BEREITGESTELLTER AUSZUG:
Stolz und Ehre sind Kraftquellen und Ziele arabischen Handelns. Der Status und die Entwicklung des Emirates Dubai wird der Welt durch die palmenförmigen künstlichen Inseln bei Jumeirah und bald auch bei Deira, die Entwicklung der künstliche Inselgruppe The World und das höchste Gebäude der Welt, den Burj Khalifa, gezeigt. Dubai als Drehscheibe zwischen Abendland und Asien, für den internationalen Handel, den Flugverkehr und als boomender Standort für den Tourismus wurde die neue materielle Basis der Transformation. Insbesondere der Burj Khalifa wird despektierlich des Öfteren als „Turm von Babel“ bezeichnet. Die Bibel interpretiert das architektonische Meisterwerk der Babylonier als den von Gott bestraften Versuch der Menschen, einen Turm in den Himmel zu bauen, um sich selbst zu Göttern machen zu wollen. Doch Obacht: der Historiker Gerd Lüdemann weist darauf hin, dass „diese Geschichte … eine Kritik an dem (enthält), was eine andere Religion oder ihre Vertreter tun“. Deshalb nehme ich mir auch nur das Recht, das Projekt Dubai immobilien- und volkswirtschaftlich zu bewerten. Und da überwiegt meine Skepsis.
Die Informationen über den Büromarkt sind recht widersprüchlich. Auf der einen Seite stehen im Central Business District (CBD) fast ein Drittel der Büroflächen leer, während nach Angaben von Maklern gleichzeitig Wartelisten bestehen sollen. Trotz wachsender Nachfrage sinken die Leerstände nicht, da gleichzeitig neuer Büroraum entsteht. Die Leerstandsraten außerhalb des CBD erreichen teilweise 90%. Ich konzentriere mich in meinem Blitzlicht auf die technische und wirtschaftliche Verfassung des von Dubai selbst gewählten Symbols für den gelungenen Transformationsprozess, das höchste Gebäude der Welt.

BEREITGESTELLTE DATEN:

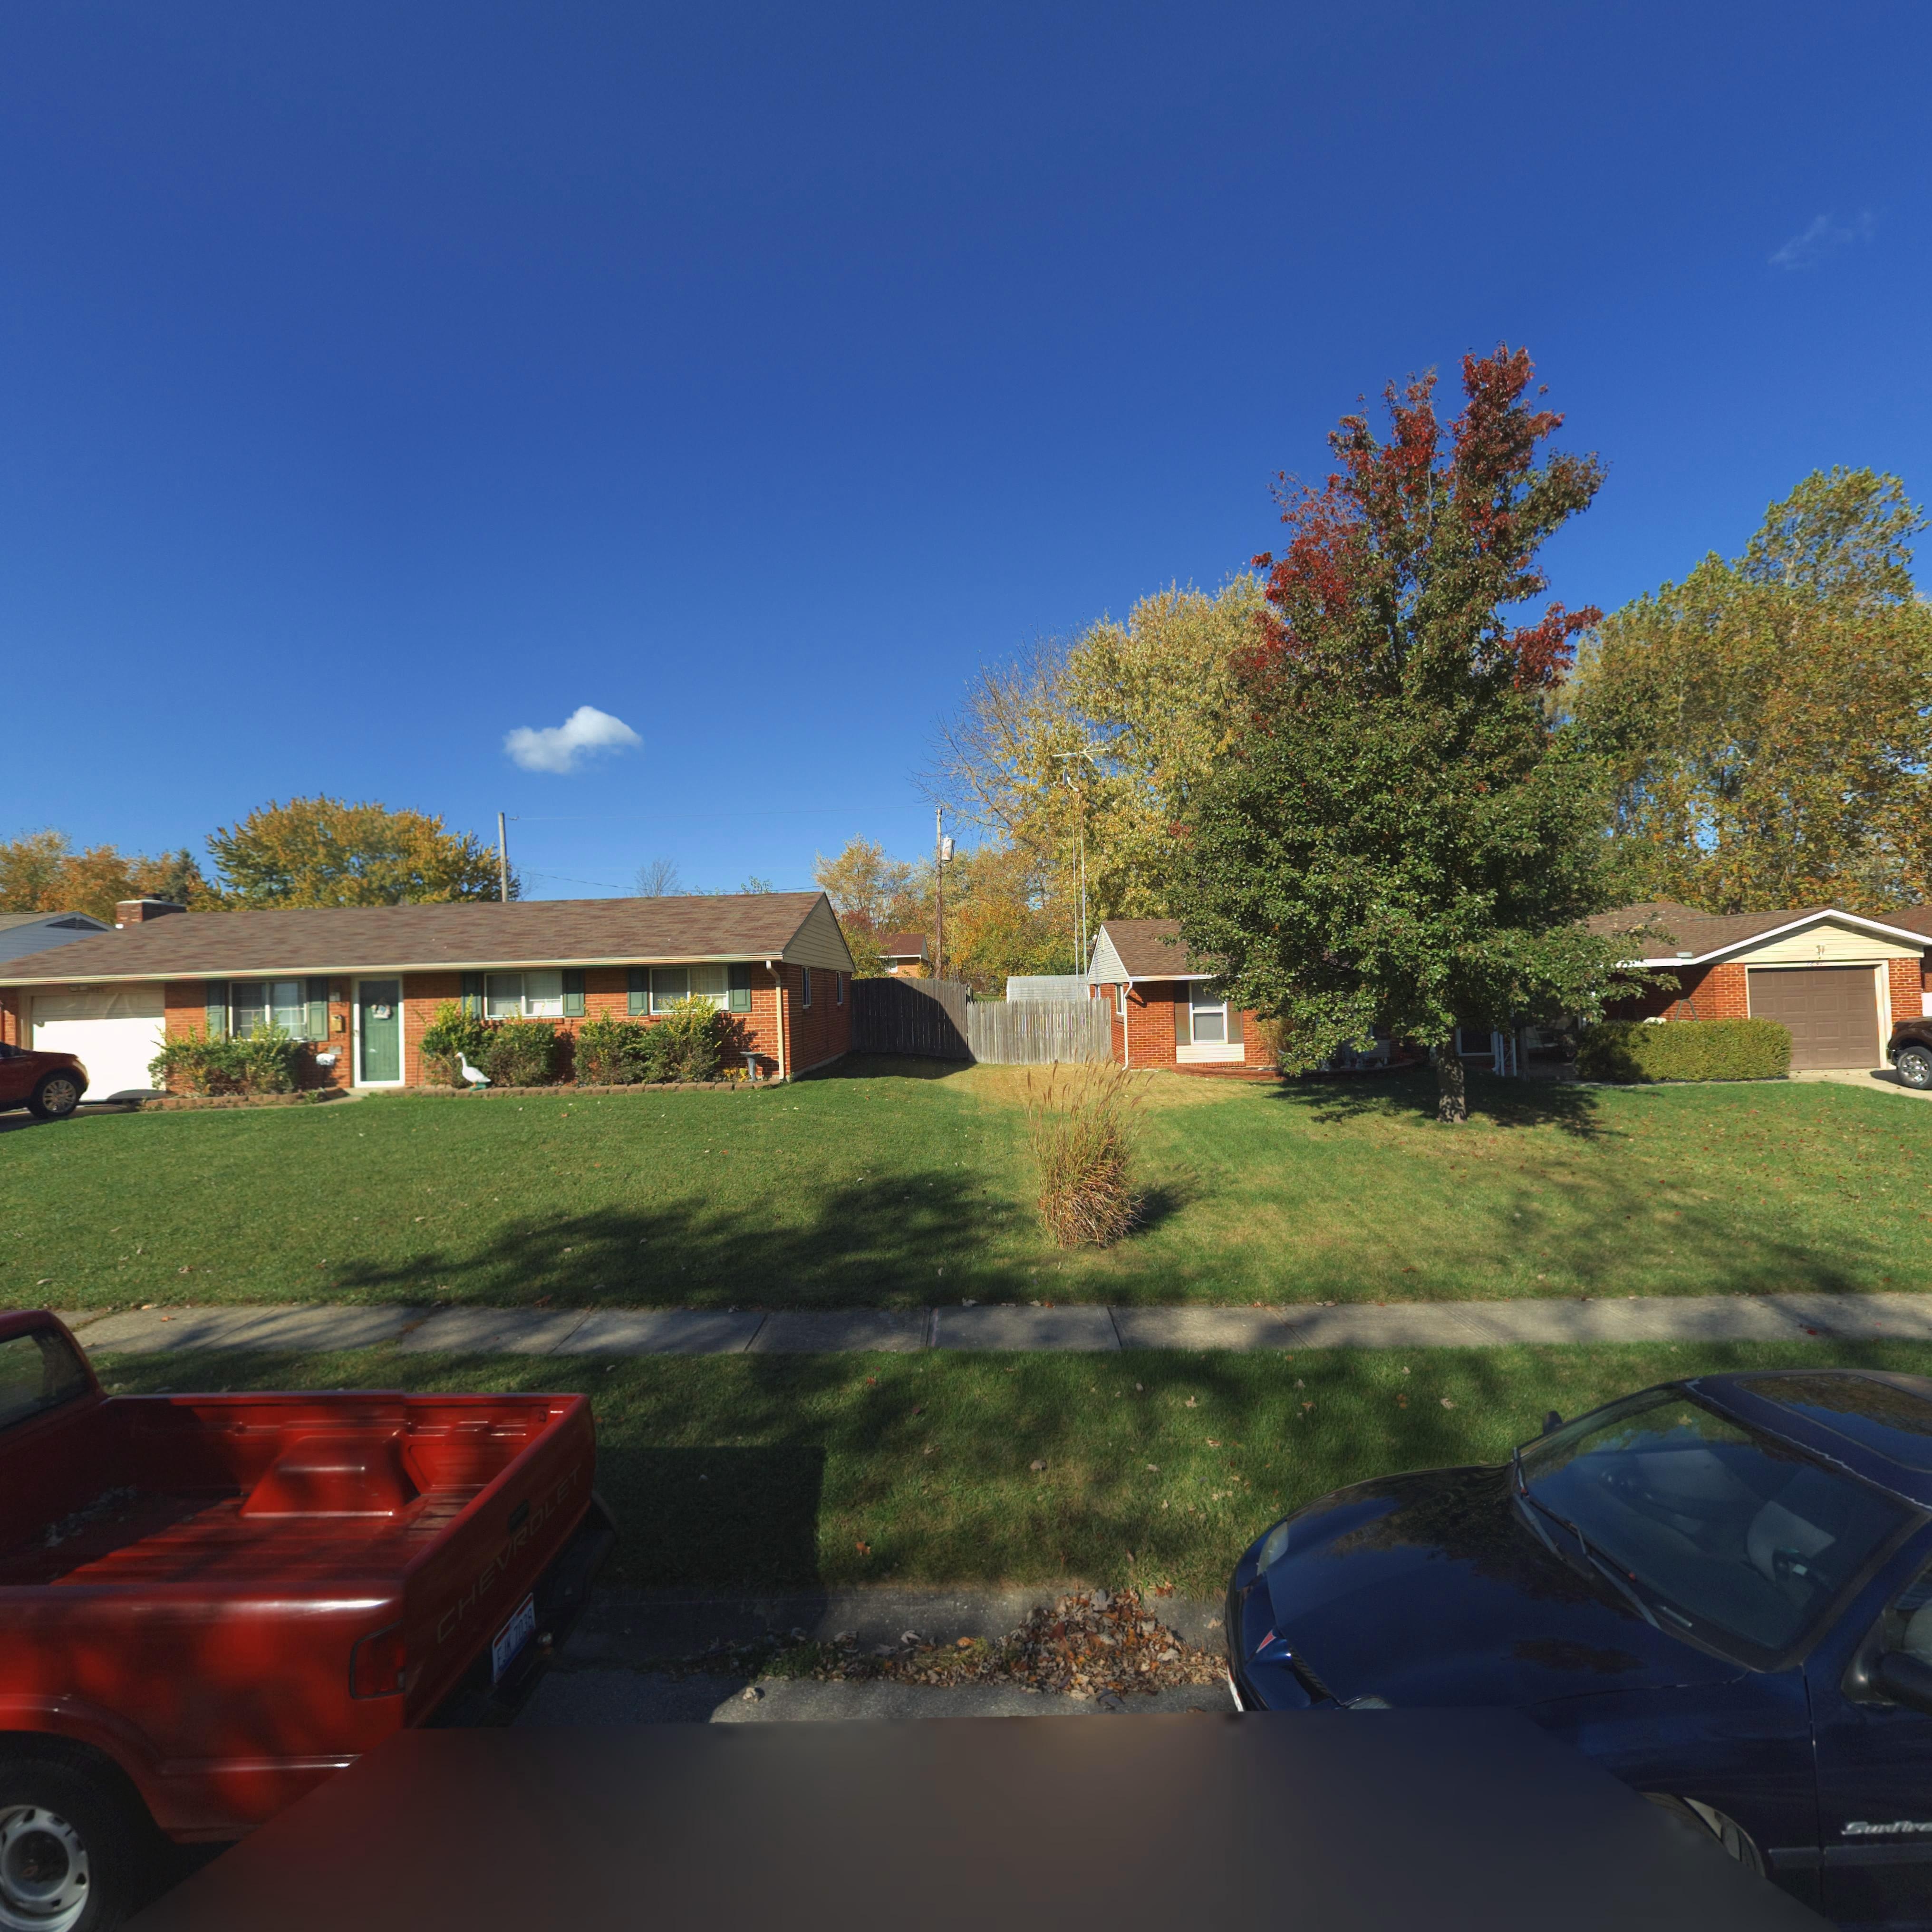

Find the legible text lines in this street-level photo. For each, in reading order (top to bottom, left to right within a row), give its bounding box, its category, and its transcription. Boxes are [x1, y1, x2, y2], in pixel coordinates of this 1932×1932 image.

[89, 985, 105, 994] StreetNumber: *2*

ANGABEN ZUR AUFGABE: Führen Sie den Auszug über Dubai und den Burj Khalifa im Anschluss an seinen letzten Satz weiter.

ANTWORT ZUR AUFGABE:
Zugegeben, ich finde den Burj Khalifa nur technisch beeindruckend. Er ist an dieser Stelle weder schön und noch dazu ein immobilienwirtschaftliches Desaster. Was ein Grundmuster dubaianischer Immobilienentwicklung zu sein scheint. Ende 2009 hat Frank Elsner in Dubai: Erinnerungen an Hochzeiten und “vergessene” Prognosen der Experten alle Projekte vom rotierenden Hotel bis zum damals noch als Burj Dubai immer höher werdenden Gebäude kritisch beschrieben. Die Umbenennung war der Preis, den Scheich Khalifa bin Said al-Nahjan aus Abu Dhabi verlangte, um dem klammen Dubaianer Scheich Mohammed bin Raschid al-Maktum unter die Arme zu greifen. Die technischen Herausforderungen sind nur eine Seite beim 828m hohen Burj Khalifa, von dessen insgesamt 206 Stockwerken 162 als Netto-Geschoßfläche geplant, davon jedoch 26 Etagen aus technischen Gründen nicht nutzbar sind. Die beim Burj Khalifa vom Start weg bekannten technischen Probleme sind unbedeutend gegen das, was technisch an diesem Ort gestemmt werden musste. Auch dies symbolisch: Transformationsprozesse in diesen Dimensionen hinterlassen Blessuren; und bieten den abendländischen Beobachtern Gelegenheit, dem Scheich eine lange Nase zu machen.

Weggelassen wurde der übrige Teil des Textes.